People skills and maths skills aren’t always found in the same person, but in Lawes they seem to have co-existed and complemented each other. “Rosanna’s contribution to regeneration has been colossal,” says Richard Brown, who was himself involved in making London 2012 happen from the earliest stages, facilitating collaboration between Livingstone’s City Hall and Blair’s Westminster. “From the very start, she was at the heart of it, focussing her team on the long-term, calmly navigating the political cross-winds and maintaining good humour despite everything.”

Blacker, these days executive director of delivery at the Old Oak and Park Royal MDC, says much the same, noting her ability to both master complex documents and be popular with colleagues. He describes what’s been achieved at East Bank as “phenomenal”.

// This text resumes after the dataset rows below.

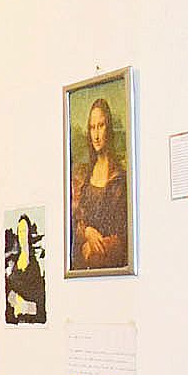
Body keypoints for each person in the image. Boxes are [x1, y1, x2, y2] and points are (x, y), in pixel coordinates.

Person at [70, 98, 129, 271]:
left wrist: (96, 248)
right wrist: (87, 232)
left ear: (109, 129)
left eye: (101, 126)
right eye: (92, 127)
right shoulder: (83, 175)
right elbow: (75, 222)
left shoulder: (119, 178)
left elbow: (123, 236)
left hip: (107, 260)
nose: (96, 135)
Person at [4, 212, 46, 323]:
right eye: (20, 231)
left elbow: (41, 302)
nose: (22, 235)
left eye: (24, 231)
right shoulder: (13, 261)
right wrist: (12, 297)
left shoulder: (35, 264)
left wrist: (25, 305)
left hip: (31, 321)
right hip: (14, 321)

What next? East Bank’s final pieces are falling into place. In the early part of 2025, work is expected to begin on the four blocks of flats to be appended to the waterfront row and help to pay for it. UCL and LCF are already in use. Tickets are on sale for February’s opening Sadler’s Wells East programme. The BBC’s music studios, too, will open in 2025 and the V&A East Museum in Spring 2026 (the separate V&A Storehouse, on a different part of the park, will open in May 2025).

Lawes will leave the Olympic stage on 31 March, bringing to an end an unbroken association with the project that stretches back to its earliest days. Transport minister Lord Peter Hendy, the former Transport for London commissioner and Network Rail chair who was also the LLDC’s chair for seven years from July 2017 until joining the government’s team, pays tribute to her “drive and vision” in helping to create “not just the venue of the wonderful Games we all remember, but the park and beautiful neighbourhoods we now have”.

Lawes herself hopes to bring her Olympic project experience to bear on something else large and difficult before too long. “I’m interested in something else big,” she says. “I like working on big, complex, strategic projects and problems.” The still-new Labour government has set up a New Towns taskforce and pledged to work with regional Mayors to foster economic growth. It’s going to need people with the know-how and experience of Rosanna Lawes. There aren’t too many of them around.